The insights could one day lead to treatment in humans
When the researchers harvested the cells and sequenced their DNA, they were able to use the information to construct a family tree of the tumor’s cells. That’s valuable information because tumors evolve — at a genetic level and in the expression of genes — as they grow. The family tree enables researchers to determine when and how the cancer became more aggressive, more resistant to treatment, and more inclined to spread to other parts of the body.
“Previously, the critical events that cause a tumor to become life-threatening have been opaque because they are lost in a tumor’s distant past, but this gives us a window into that history,” says cancer researcher Jonathan Weissman, another co-author.

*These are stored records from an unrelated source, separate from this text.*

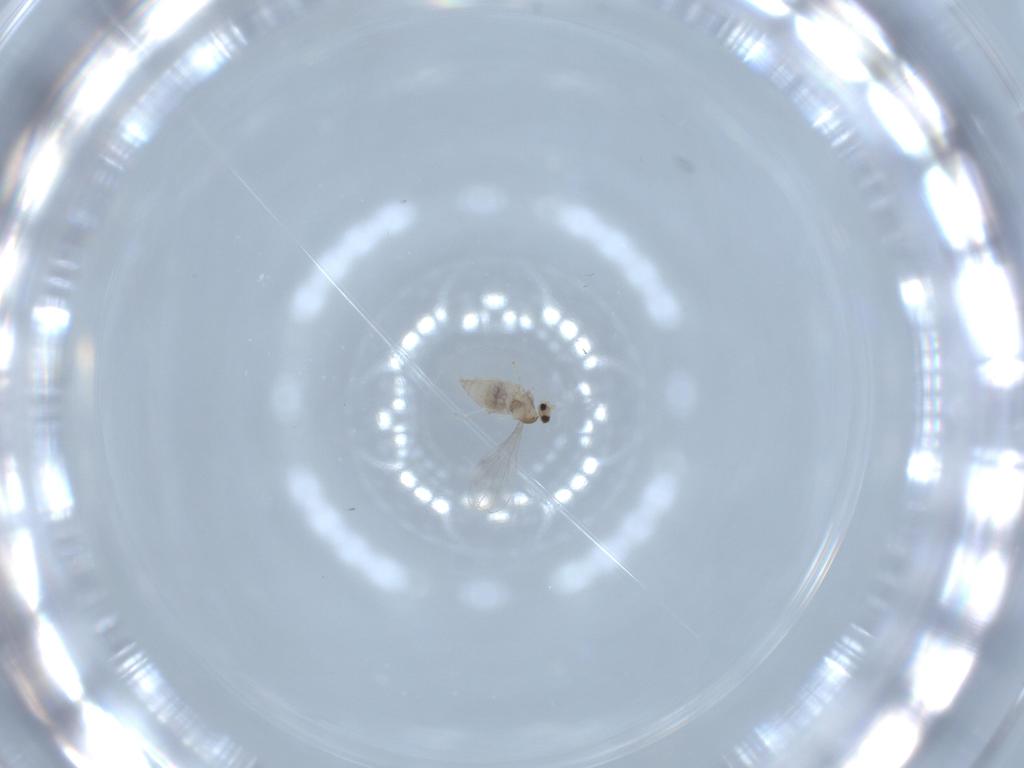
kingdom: Animalia
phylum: Arthropoda
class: Insecta
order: Diptera
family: Cecidomyiidae
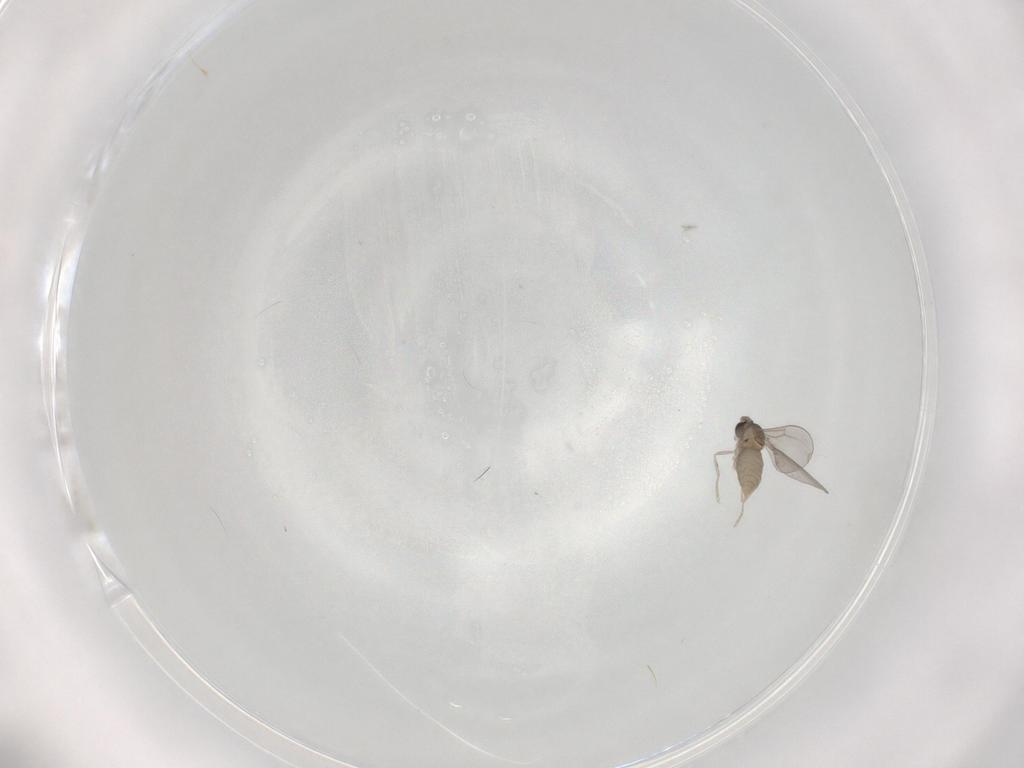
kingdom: Animalia
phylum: Arthropoda
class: Insecta
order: Diptera
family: Cecidomyiidae
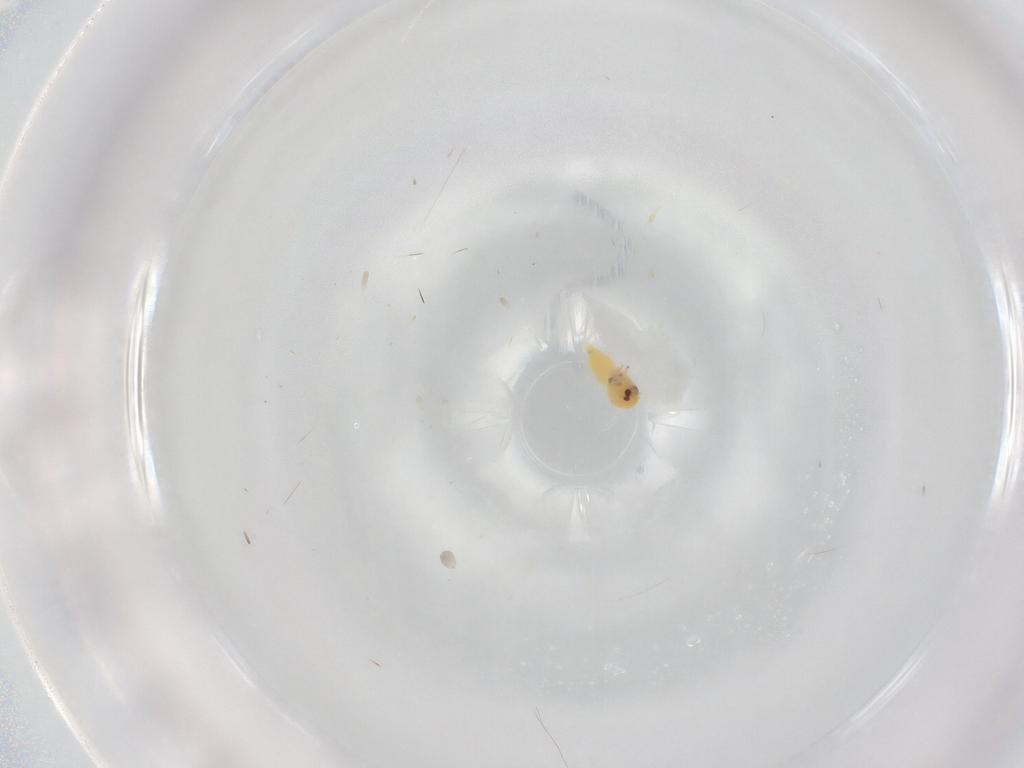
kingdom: Animalia
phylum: Arthropoda
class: Insecta
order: Hemiptera
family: Aleyrodidae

The family tree gave the researchers an important insight into how tumors metasticize, allowing them to spread and grow more tumors elsewhere in the body. The cells most likely to metasticize had descended from aggressive cells that had managed to grow and survive when the tumor was younger. It was only in the tumor’s later stages that those lineages began to metasticize. It turns out that these cells share some of the same genes. That gives researchers developing cancer treatments concrete targets.
“In the future, we want to be able to look at the state of the cancer cells when a patient comes in, and be able to predict how that cancer’s going to evolve, what the risks are, and what is the best treatment to stop that evolution,” says cancer researcher Dian Yang, another co-author. “In order to develop better therapies, it’s important to understand the fundamental principles that tumors adopt to develop."